Most seniors wish to live in their own homes as long as possible. Before you sell the ol’ homestead, explore in-home health care options that would allow them to do so. Emotionally and financially this makes sense.

Most seniors are mortgage-free and have much of their worth tied up in their home. While they reside in the home Medicaid may still be available to them if they income-qualify for coverage. However, once the home is sold, the proceeds then revert to assets and are calculated for qualification. Seniors who wish to leave “something” to their children may decide to deed the home to the children while they live independently. The government sees this as a way to skirt the rules and frowns on the practice. In order to qualify as a legitimate sale and transfer, the property must change hands at least 36 months in advance of application for Medicaid benefits.

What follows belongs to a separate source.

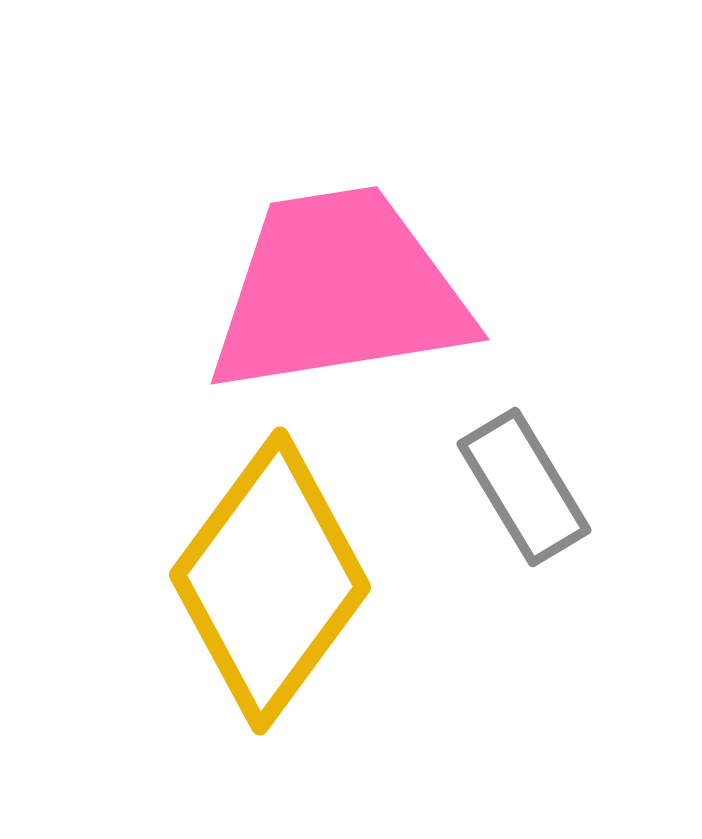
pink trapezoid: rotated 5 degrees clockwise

Your parents may remain in the home under a couple of scenarios

  • Deed the home to their children and reserve for themselves a life estate status allowing them to live there until they are no longer able or no longer wish to.
  • Consider a reverse mortgage. If your parents are cash poor but have paid all or most of their mortgage, a reverse mortgage is a way to borrow against the equity in their home. When considering this option you need to do your homework. Ask lots of questions and thoroughly understand the documents signed. You may want to visit for the free booklet “Home Made Money: A Consumer’s Guide to Reverse Mortgages.”

Whether in crisis or non-crisis mode, it may simply be time to sell the family homestead. Here are a few things to consider:

  • Selling a home requires lots of work. Preparing the home to capture the best market price requires time, energy and money. If family and friends are not available to help, hire professionals.
  • Selling an older home often requires hiring and coordinating the efforts of specialists who will handle the sale, the updating, the code compliance, and similar matters. Get references and hire people you can trust.
  • Housing markets are currently suffering from a sub-prime mortgage crisis. There are fewer buyers than houses for sale. You will need to make a decision on how quickly you need to sell your parent’s home and then price it accordingly. The faster you need to sell, the more reasonable the price will need to be. If the sale of a residence is a pivotal part of the plan, you will need to position the property as best you can, price it appropriately and temper everyone’s expectations for sale. It may take several months, not days or weeks, for the property to sell.
  • Be aware of the tax implications when making any major financial decision. Check with your attorney, accountant or visit .

We would offer one final piece of advice. We have watched many families devour each other in battles over their parent’s finances. Try to always remember whose money it is. Be kind.